Since you said the code below was not fast enough, try this:
static double guess(double n)
{
return Math.Pow(10, Math.Log10(n) / 2);
}
It should be very accurate and hopefully fast.
Here is code for the initial estimate described here. It appears to be pretty good. Use this code, and then you should also iterate until the values converge within an epsilon of difference.
public static double digits(double x)
{
double n = Math.Floor(x);
double d;
if (d >= 1.0)
{
for (d = 1; n >= 1.0; ++d)
{
n = n / 10;
}
}
else
{
for (d = 1; n < 1.0; ++d)
{
n = n * 10;
}
}
return d;
}
public static double guess(double x)
{
double output;
double d = Program.digits(x);
if (d % 2 == 0)
{
output = 6*Math.Pow(10, (d - 2) / 2);
}
else
{
output = 2*Math.Pow(10, (d - 1) / 2);
}
return output;
}
I have been looking at this as well for learning purposes. You may be interested in two modifications I tried.
The first was to use a first order taylor series approximation in x0:
Func<double, double> fNewton = (b) =>
{
// Use first order taylor expansion for initial guess
// http://www27.wolframalpha.com/input/?i=series+expansion+x^.5
double x0 = 1 + (b - 1) / 2;
double xn = x0;
do
{
x0 = xn;
xn = (x0 + b / x0) / 2;
} while (Math.Abs(xn - x0) > Double.Epsilon);
return xn;
};
The second was to try a third order (more expensive), iterate
Func<double, double> fNewtonThird = (b) =>
{
double x0 = b/2;
double xn = x0;
do
{
x0 = xn;
xn = (x0*(x0*x0+3*b))/(3*x0*x0+b);
} while (Math.Abs(xn - x0) > Double.Epsilon);
return xn;
};
I created a helper method to time the functions
public static class Helper
{
public static long Time(
this Func<double, double> f,
double testValue)
{
int imax = 120000;
double avg = 0.0;
Stopwatch st = new Stopwatch();
for (int i = 0; i < imax; i++)
{
// note the timing is strictly on the function
st.Start();
var t = f(testValue);
st.Stop();
avg = (avg * i + t) / (i + 1);
}
Console.WriteLine("Average Val: {0}",avg);
return st.ElapsedTicks/imax;
}
}
The original method was faster, but again, might be interesting :)

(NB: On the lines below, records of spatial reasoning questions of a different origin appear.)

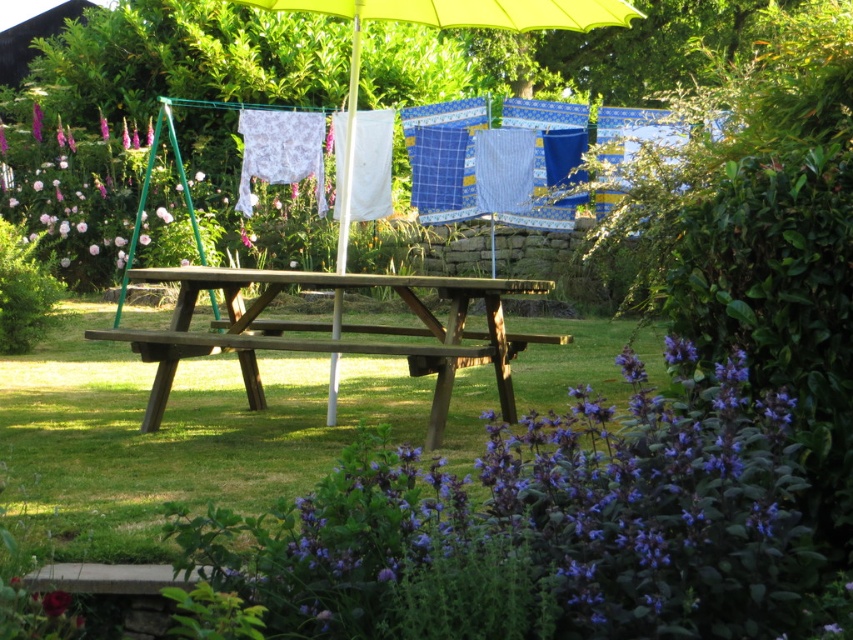
Question: Can you confirm if wooden picnic table at center is positioned below yellow fabric umbrella at center?

Choices:
 (A) yes
 (B) no

Answer: (A)

Question: Which of the following is the farthest from the observer?

Choices:
 (A) purple leafy plant at lower center
 (B) purple matte flower at lower left
 (C) yellow fabric umbrella at center

Answer: (B)

Question: Does wooden picnic table at center have a larger size compared to purple matte flower at lower left?

Choices:
 (A) no
 (B) yes

Answer: (B)

Question: Which of these objects is positioned farthest from the yellow fabric umbrella at center?

Choices:
 (A) wooden picnic table at center
 (B) purple matte flower at lower center

Answer: (B)

Question: Which object appears closest to the camera in this image?

Choices:
 (A) yellow fabric umbrella at center
 (B) purple matte flower at lower left

Answer: (A)

Question: From the image, what is the correct spatial relationship of yellow fabric umbrella at center in relation to wooden bench at center?

Choices:
 (A) right
 (B) left

Answer: (A)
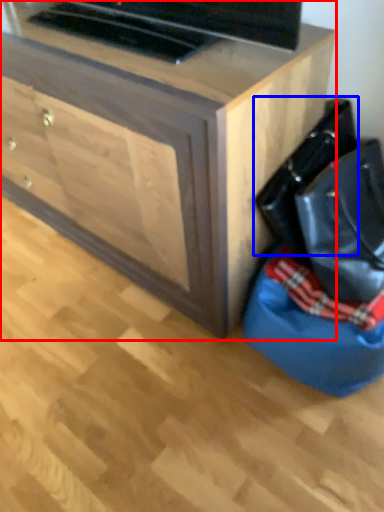
Question: Which object is further to the camera taking this photo, chest of drawers (highlighted by a red box) or messenger bag (highlighted by a blue box)?

Choices:
 (A) chest of drawers
 (B) messenger bag

Answer: (B)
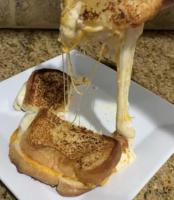
In order to click on table in this screenshot , I will do `click(151, 56)`.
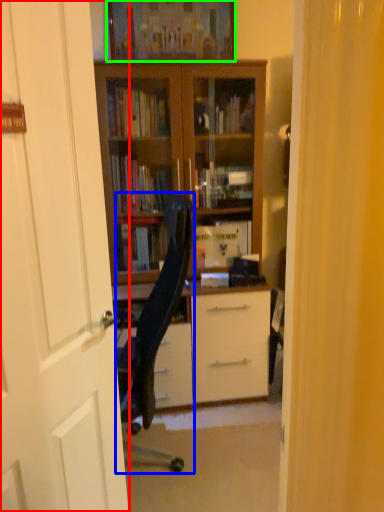
Question: Which is nearer to the door (highlighted by a red box)? chair (highlighted by a blue box) or picture frame (highlighted by a green box).

Choices:
 (A) chair
 (B) picture frame

Answer: (A)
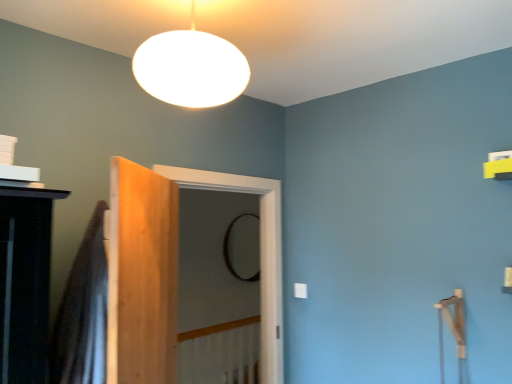
Question: From their relative heights in the image, would you say black glass mirror at center is taller or shorter than white matte/soft lampshade at upper center?

Choices:
 (A) tall
 (B) short

Answer: (A)

Question: Looking at the image, does black glass mirror at center seem bigger or smaller compared to white matte/soft lampshade at upper center?

Choices:
 (A) big
 (B) small

Answer: (B)

Question: Which object is positioned closest to the light brown wood door at center?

Replacing "/ 2" by "* 0.5" makes this ~1.5 times faster on my machine, but of course not nearly as fast as the native implementation.

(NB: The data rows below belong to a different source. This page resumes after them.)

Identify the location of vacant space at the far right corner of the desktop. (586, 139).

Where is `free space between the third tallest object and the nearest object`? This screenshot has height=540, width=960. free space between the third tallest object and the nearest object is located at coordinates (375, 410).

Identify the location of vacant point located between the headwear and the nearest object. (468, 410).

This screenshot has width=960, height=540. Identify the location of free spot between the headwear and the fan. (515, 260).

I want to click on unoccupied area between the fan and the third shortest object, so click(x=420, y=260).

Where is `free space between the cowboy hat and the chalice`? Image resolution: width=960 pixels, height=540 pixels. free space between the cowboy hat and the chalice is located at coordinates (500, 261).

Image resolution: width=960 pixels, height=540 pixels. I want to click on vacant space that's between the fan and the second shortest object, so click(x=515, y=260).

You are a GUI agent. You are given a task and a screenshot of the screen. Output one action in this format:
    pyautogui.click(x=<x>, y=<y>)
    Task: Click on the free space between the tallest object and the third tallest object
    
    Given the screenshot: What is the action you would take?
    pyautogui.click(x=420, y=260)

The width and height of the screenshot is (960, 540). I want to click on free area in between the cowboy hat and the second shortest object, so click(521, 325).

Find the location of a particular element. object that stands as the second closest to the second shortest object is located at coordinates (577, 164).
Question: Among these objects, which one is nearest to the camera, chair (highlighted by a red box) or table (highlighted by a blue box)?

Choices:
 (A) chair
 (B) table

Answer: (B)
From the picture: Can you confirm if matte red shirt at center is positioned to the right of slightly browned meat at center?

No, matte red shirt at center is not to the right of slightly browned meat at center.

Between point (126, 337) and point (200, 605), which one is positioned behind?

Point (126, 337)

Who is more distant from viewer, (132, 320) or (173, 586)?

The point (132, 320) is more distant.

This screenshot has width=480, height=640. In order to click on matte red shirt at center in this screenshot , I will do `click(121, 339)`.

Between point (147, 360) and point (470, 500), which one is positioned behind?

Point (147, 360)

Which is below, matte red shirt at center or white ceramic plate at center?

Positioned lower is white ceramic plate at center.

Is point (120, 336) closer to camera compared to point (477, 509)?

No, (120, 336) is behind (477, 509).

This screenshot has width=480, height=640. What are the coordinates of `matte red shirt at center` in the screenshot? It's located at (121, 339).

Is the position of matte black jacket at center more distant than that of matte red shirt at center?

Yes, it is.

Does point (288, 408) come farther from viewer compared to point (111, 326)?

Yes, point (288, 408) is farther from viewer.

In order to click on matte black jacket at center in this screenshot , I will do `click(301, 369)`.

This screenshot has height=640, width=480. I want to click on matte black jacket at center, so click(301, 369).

Well, the native Sqrt() function probably isn't implemented in C#, it'll most likely be done in a low-level language, and it'll certainly be using a more efficient algorithm. So trying to match its speed is probably futile.
However, in regard to just trying to optimize your function for the heckuvit, the Wikipedia page you linked recommends the "starting guess" to be 2^floor(D/2), where D represents the number of binary digits in the number. You could give that an attempt, I don't see much else that could be optimized significantly in your code.
You can try
r = x >> 1;
instead of / 2 (also in the other place you device by 2).
It might give you a slight edge.
I would also move the 100 into the loop. Probably nothing, but we are talking about ticks in here.
just checking it now.
EDIT:
Fixed the > into >>, but it doesn't work for doubles, so nevermind.
the inlining of the 100 gave me no speed increase.